Politique et cuisine, même combat? Les deux exigent une excellente capacité à gérer le stress, car le droit à l'erreur n'existe tout simplement pas, dit Hilton Little, ancien chef de feu Nelson Mandela, un grand gaillard à la poignée de main aussi ferme que son sourire est large. La qualité du service ne peut pas interférer avec l'importance des rencontres qui ont lieu. «Si, dans un hôtel, vous ratez votre coup, vous pouvez dire au client de repasser le lendemain en lui offrant le repas. Nous n'avons pas de marge de manoeuvre. Nous ne pouvons pas dire: désolé, on a fait brûler la sauce, il faudra attendre 15 minutes de plus et tant pis pour la réunion diplomatique.» Massimo Sprega, chef des cuisines du président de la République italienne, doit faire en sorte que ses menus à trois services soient terminés en 40 minutes, biscottis et café inclus. «Et ce n'est pas du fast-food que nous servons!» Autre défi: la routine. «Notre métier est complètement différent de celui de restaurateur, parce que nous avons tous les jours le même invité à notre table, remarque Christian Garcia, qui officie pour le prince Albert II de Monaco. Alors nous ne pouvons pas suivre le même menu jour après jour, comme le font les restaurants!»

Politique

La diplomatie de la fourchette existe bel et bien, si l'on en croit l'actuel président français François Hollande, qui a déclaré lors du discours d'ouverture du premier rendez-vous du club des Chefs de chefs: «Vous faites un métier qui est très difficile et qui est très exigeant, mais qui est très utile aussi pour les relations internationales, car selon que vous apportez un peu de bonheur à ceux que nous allons recevoir, il peut sortir une négociation heureuse ou malheureuse. Cela dépend de vous.»

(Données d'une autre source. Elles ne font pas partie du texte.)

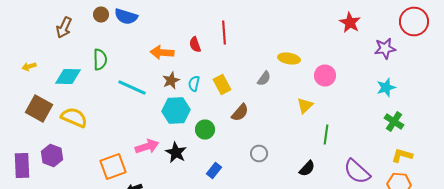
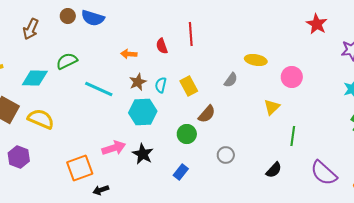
orange arrow: (162, 52) -> (129, 54), size x0.7
green semicircle: (100, 60) -> (67, 61), turned -115
green circle: (205, 130) -> (187, 134), moved

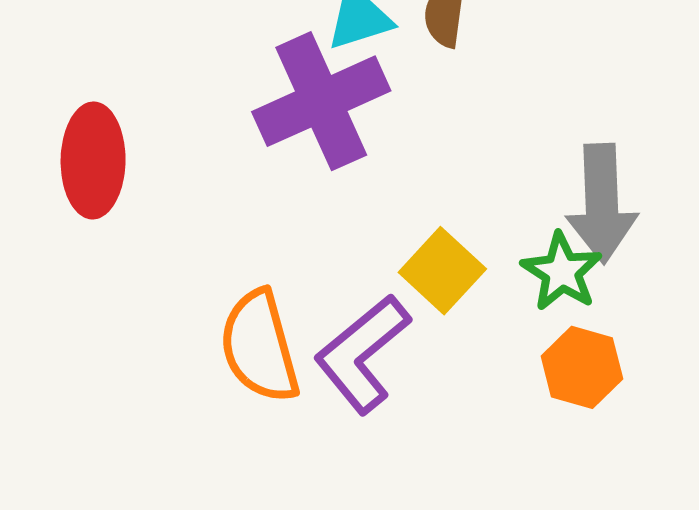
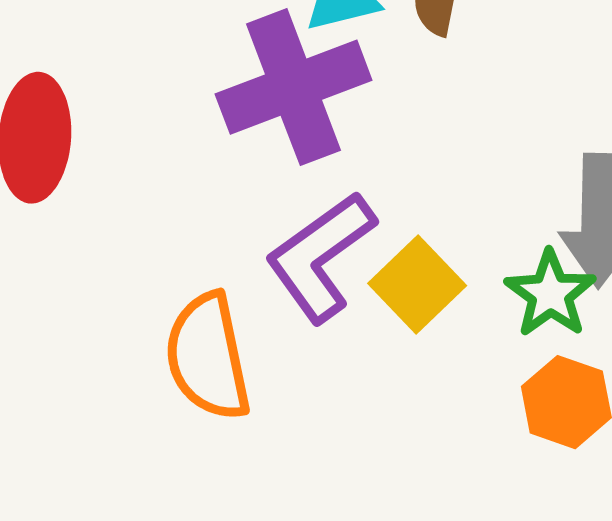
purple L-shape: (362, 354) -> (320, 257), moved

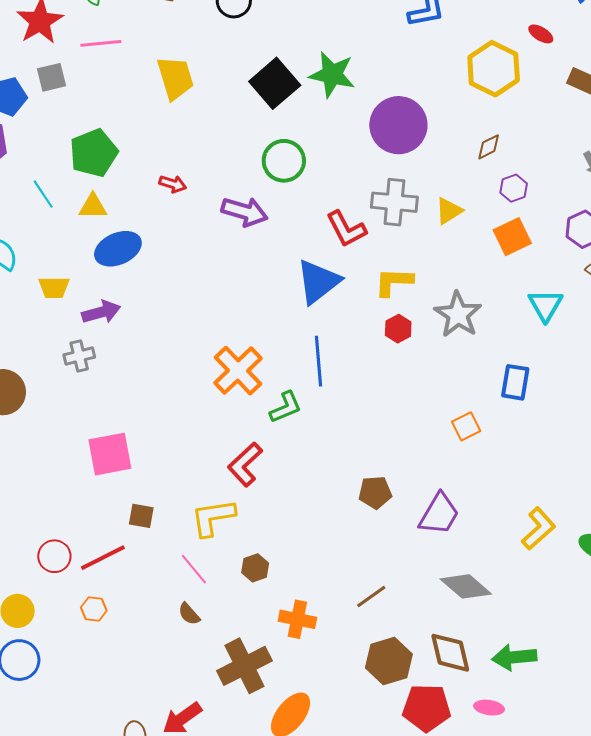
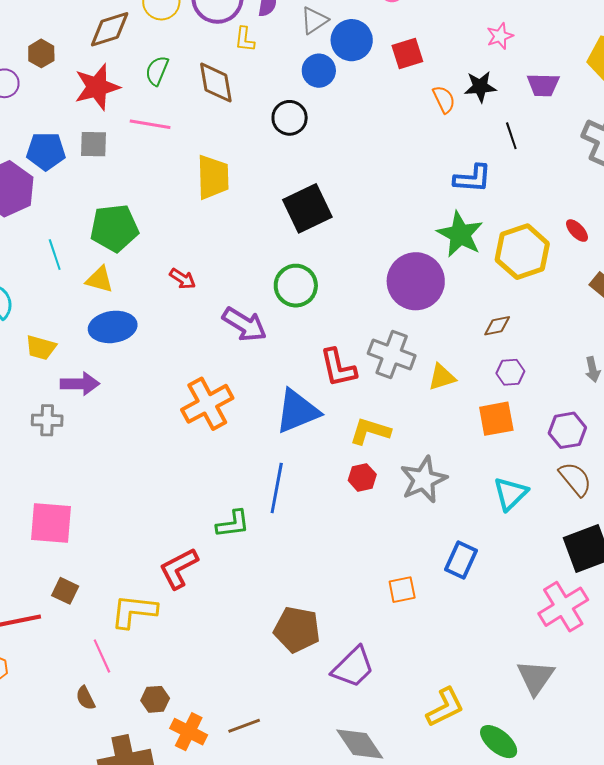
green star: (332, 75) -> (460, 234), moved
orange cross: (238, 371) -> (207, 404), moved
brown pentagon: (375, 492) -> (297, 630), size x1.4
brown hexagon: (255, 568) -> (155, 699), moved
brown line: (371, 597) -> (244, 726), moved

«Un bon repas est propice aux discussions, confirme le chef d'Angela Merkel, Ulrich Kerz, et l'inverse est un peu vrai aussi.» Certains accommodements raisonnables sont ainsi proposés pour éviter des frictions. Les cuisines de la présidence italienne, par exemple, ont obtenu la certification halale pour faciliter la visite des chefs d'État musulmans. À l'inverse, l'Élysée a refusé de se plier à la demande du président iranien Mohammed Khatami, qui lui avait déjà demandé de faire disparaître les bouteilles d'alcool d'un banquet officiel, soulignant que le vin faisait partie intégrante de la tradition française.

Sécurité

L'époque des empoisonnements politiques est peut-être révolue, n'empêche qu'on ne devient pas responsable de l'assiette d'un chef d'État sans montrer d'abord patte blanche. Un casier judiciaire vierge est essentiel, mais on consulte aussi le dossier de crédit des futurs employés, raconte Hilton Little. Cela dit, les services secrets font rarement irruption dans les cuisines. Massimo Sprega n'a vu des agents qu'une fois en huit ans dans ses cuisines (ceux de Barack Obama). «Le goûteur? C'est moi», dit le chef d'Angela Merkel avec un large sourire. Tant pis pour les scénarios de films.